Combined models are different from how models are typically written in pytorch. The main difference is that routing of information is not performed in code, but instead in the configuration. This is useful if you might need access to different inputs dependent on the exact submodule you are using.

For example, assume you want to train slot attention on images, but instead of using the typical random initialization for slots you would like to condition each slot on the center of mass of each object (similar to what is done in SAVi). In this case it would be necessary to either create special handling in the main model for it to understand which type of conditioning module you are using (random or bbox-based conditioning) and then forward the correct inputs to the module. This introduces unnecessary dependencies between the code of the model and the conditioning approach used which we would ideally like to avoid.

Additionally, models defined in code cannot be composed. Thus if a representation should be used for multiple prediction endpoints, these need to be defined in code. If new endpoints are added the code needs to be changed and additional clauses for handling subsets of the functionality need to be introduced.

Combined models simply specify individual modules or parts of a model as entries in a dictionary. For instance (below uses hydras instantiate notation):

Example model

models:
  _target_: ocl.utils.routing.Combined

  feature_extractor:
    _target_: routed.my.feature.extractor
    my_parameter_1: test
    input_path: input.image

  grouping:
    _target_: routed.my.grouping.module
    my_parameter_2: "some other value"
    input_features_path: feature_extractor

Which translates into python code similar to:

models = ocl.utils.routing.Combined(
  feature_extractor=routed.my_module.TestModule(
    my_parameter="test",
    input_path="input.image"
  ),
  grouping=routed.my.grouping.module(
    my_parameter_2="some other value",
    input_features_path="feature_extractor"
  )
)

How does this work?

The Combined model will go through the two modules (feature_extractor and grouping) in order, execute them and store the return value of each module under the key same key as the module itself in a dictionary. This dictionary is initialized with one entry input, which contains the input data and is updated with additional values as the modules are executed.

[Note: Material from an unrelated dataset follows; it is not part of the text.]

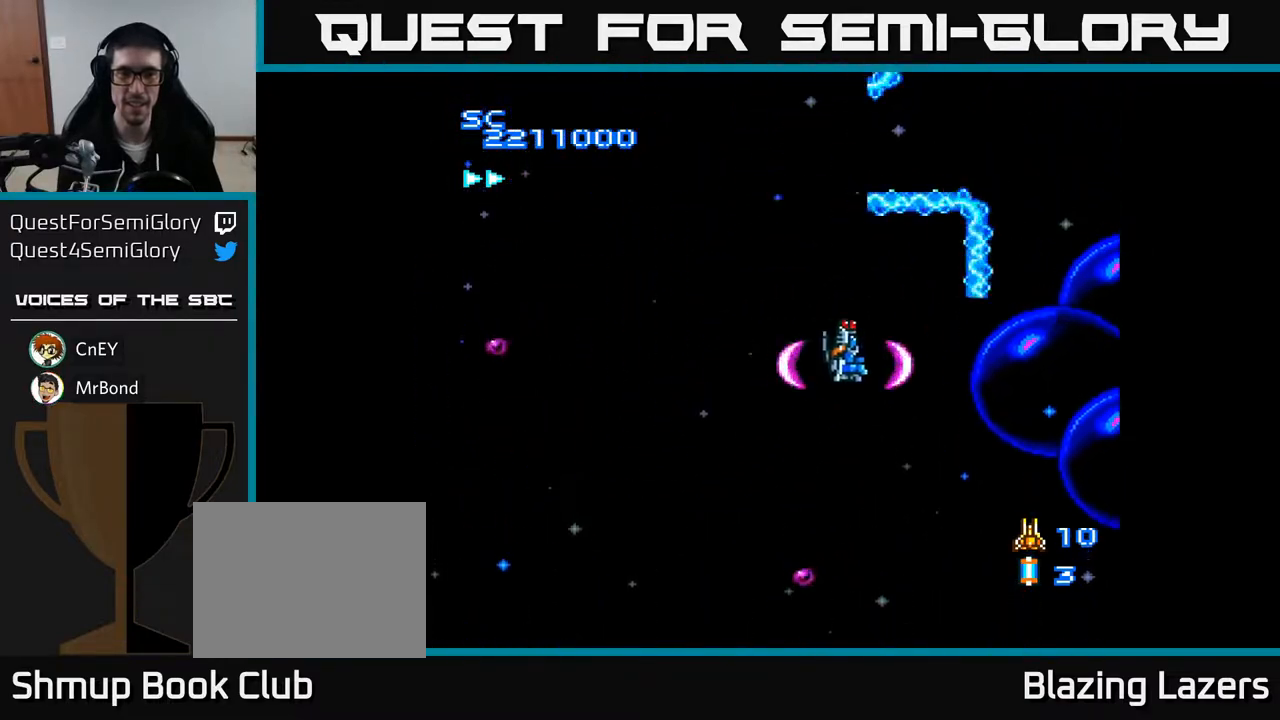
{"buttons": ["A"], "right_stick": "center", "events": []}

Yet, how do the modules access the right inputs? This possible due to the magic of the routed package which automatically subclasses any module being imported from it's path and adds routing parameters to its constructor. In particular, it examines the signature of the forward, update or __call__ method of the class that should be routed and adds <method_argument_name>_path to the constructor of the class. This allows the routed version of the class to simply be called using dictionary that is being expanded with each module call. Thus each module will be able to access outputs of modules which have been called before itself. The path is dot-separated and internally uses the get_tree_element implementation to derive elements from the dict. It thus is also possible to select elements from nested dictionaries, lists, or even dataclasses. Please check out the documentation of routed for more information.

Recurrent model components

If parts of the model need to be applied individually over time the special Recurrent module can be used to implement this. It allows defining the model components that should be applied over time (or in fact any other axis) and takes as arguments the axis along which the input should be sliced, which input tensors should be sliced and how the initial input should be constructed.

To access the output of the previous iteration, the entry previous_output can be used. An example of applying the Recurrent can be found in /configs/experiment/SAVi/cater.yaml.

Of course, alternatively the functionality of handling higher dimensional data can also be implemented in the module itself.

Regular pytorch model

A model can also be defined in a similarly to regular pytorch models by implementing (potentially only parts of) the routing in code. One such example is shown in ocl.models.savi.SAVi. Here the model simply accepts the input dictionary as input and internally routes information however desired.